Additionally, WTO’s rules pave the way for the better government; it commits member nations to a more liberalized economy. As per WTO rules reduced tariffs and non-tariff barriers also reduce corruption, Increases transparency, clear regulations for product safety and standards and prevent cheating.
Also, WTO membership has effect on the development of Afghanistan by Access of this country to WTO grants and capacity building initiatives, as least developed country like Afghanistan will be entitled to the preferential treatment from WTO members. Provisions can include awarding longer time for implementing agreements and commitments, increased trade opportunities, protection of trade interests by other members, or capacity building in the handling of disputes and implementation of technical standards. Afghanistan can also request direct technical assistance from the WTO to improve national capacity for trade, policy-making, and dispute resolution.

Unintended Consequences of WTO Membership:

As with any major policy decisions, the WTO membership has some unintended consequences for the country. The unintended consequences of the WTO membership includes the threats to newly established industries, the removal of subsidies, and reduction of revenues for the government.

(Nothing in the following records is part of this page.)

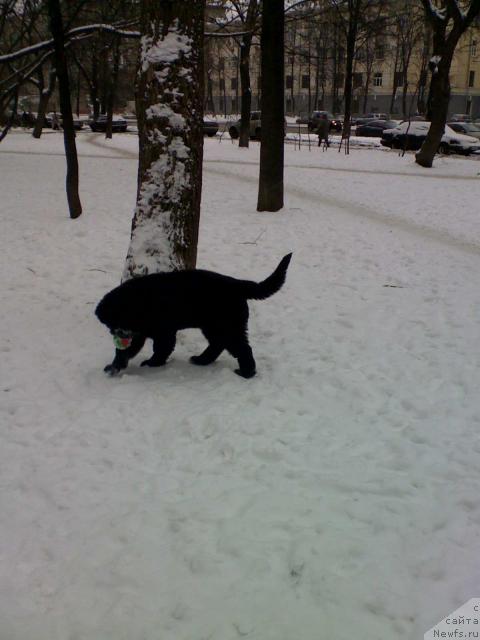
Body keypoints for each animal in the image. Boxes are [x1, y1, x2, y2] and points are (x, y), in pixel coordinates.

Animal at [96, 252, 292, 378]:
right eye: (110, 321)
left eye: (123, 315)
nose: (120, 334)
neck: (139, 305)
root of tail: (237, 284)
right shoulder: (139, 333)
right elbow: (125, 351)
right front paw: (114, 367)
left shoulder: (163, 332)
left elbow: (161, 349)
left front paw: (152, 364)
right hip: (214, 326)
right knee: (218, 344)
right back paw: (202, 360)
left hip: (227, 326)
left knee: (242, 348)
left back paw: (246, 373)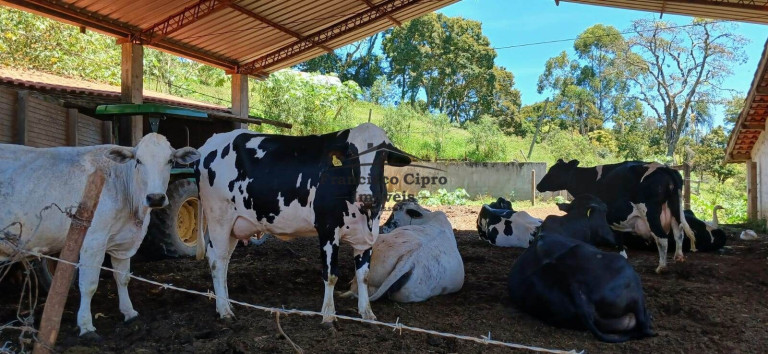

The governments use tariffs as a tool to protect their domestic industries against foreign competition. Countries in the initial stages of industrialization employ tariffs as tools to survive competition from foreign countries and foreign industries but after receiving the membership of WTO, the Afghanistan government does not have the luxury of increasing tariffs on importing goods. This WTO membership limits the government’s ability to protect the newly emerged local industries and it may never stand a chance against foreign competition.
Secondly, the WTO membership also requires the government to eliminate subsidies on agricultural and industrial goods. The elimination of subsidies on agriculture is damaging for Afghanistan because agriculture is the major export of the country. Furthermore, the inability of the government to impose tariff means that the government revenues will be negatively affected and the government will have to look for alternate source of revenue to meet their revenue targets.